═══ Dataset extract ═══
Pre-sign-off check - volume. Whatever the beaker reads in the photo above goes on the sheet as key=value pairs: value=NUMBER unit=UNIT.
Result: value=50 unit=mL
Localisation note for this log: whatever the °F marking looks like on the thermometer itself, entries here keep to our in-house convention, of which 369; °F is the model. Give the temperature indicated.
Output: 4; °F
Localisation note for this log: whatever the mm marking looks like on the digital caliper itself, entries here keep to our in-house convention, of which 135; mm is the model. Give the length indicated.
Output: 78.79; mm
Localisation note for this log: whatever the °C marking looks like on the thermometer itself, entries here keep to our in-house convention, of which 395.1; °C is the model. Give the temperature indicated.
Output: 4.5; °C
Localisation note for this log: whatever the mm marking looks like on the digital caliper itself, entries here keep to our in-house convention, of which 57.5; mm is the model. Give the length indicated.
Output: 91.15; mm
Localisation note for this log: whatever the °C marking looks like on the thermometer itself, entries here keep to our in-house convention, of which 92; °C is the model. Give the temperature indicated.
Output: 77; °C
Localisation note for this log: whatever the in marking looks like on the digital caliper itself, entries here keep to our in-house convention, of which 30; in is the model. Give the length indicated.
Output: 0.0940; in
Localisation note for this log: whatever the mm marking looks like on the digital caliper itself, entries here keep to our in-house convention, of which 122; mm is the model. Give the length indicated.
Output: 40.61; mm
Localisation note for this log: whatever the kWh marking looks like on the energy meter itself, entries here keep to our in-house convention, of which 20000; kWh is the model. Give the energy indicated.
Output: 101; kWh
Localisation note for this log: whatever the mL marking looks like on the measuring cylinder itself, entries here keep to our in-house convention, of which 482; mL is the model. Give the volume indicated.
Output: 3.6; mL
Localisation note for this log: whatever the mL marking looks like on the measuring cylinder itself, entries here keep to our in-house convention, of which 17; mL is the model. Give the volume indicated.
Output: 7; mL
═══
# [Task directions]
Rewrite the records above with "Localisation note" changed to "Formatting note" at each occurrence, leaving every other character untouched.

# [Response box]
Pre-sign-off check - volume. Whatever the beaker reads in the photo above goes on the sheet as key=value pairs: value=NUMBER unit=UNIT.
Result: value=50 unit=mL
Formatting note for this log: whatever the °F marking looks like on the thermometer itself, entries here keep to our in-house convention, of which 369; °F is the model. Give the temperature indicated.
Output: 4; °F
Formatting note for this log: whatever the mm marking looks like on the digital caliper itself, entries here keep to our in-house convention, of which 135; mm is the model. Give the length indicated.
Output: 78.79; mm
Formatting note for this log: whatever the °C marking looks like on the thermometer itself, entries here keep to our in-house convention, of which 395.1; °C is the model. Give the temperature indicated.
Output: 4.5; °C
Formatting note for this log: whatever the mm marking looks like on the digital caliper itself, entries here keep to our in-house convention, of which 57.5; mm is the model. Give the length indicated.
Output: 91.15; mm
Formatting note for this log: whatever the °C marking looks like on the thermometer itself, entries here keep to our in-house convention, of which 92; °C is the model. Give the temperature indicated.
Output: 77; °C
Formatting note for this log: whatever the in marking looks like on the digital caliper itself, entries here keep to our in-house convention, of which 30; in is the model. Give the length indicated.
Output: 0.0940; in
Formatting note for this log: whatever the mm marking looks like on the digital caliper itself, entries here keep to our in-house convention, of which 122; mm is the model. Give the length indicated.
Output: 40.61; mm
Formatting note for this log: whatever the kWh marking looks like on the energy meter itself, entries here keep to our in-house convention, of which 20000; kWh is the model. Give the energy indicated.
Output: 101; kWh
Formatting note for this log: whatever the mL marking looks like on the measuring cylinder itself, entries here keep to our in-house convention, of which 482; mL is the model. Give the volume indicated.
Output: 3.6; mL
Formatting note for this log: whatever the mL marking looks like on the measuring cylinder itself, entries here keep to our in-house convention, of which 17; mL is the model. Give the volume indicated.
Output: 7; mL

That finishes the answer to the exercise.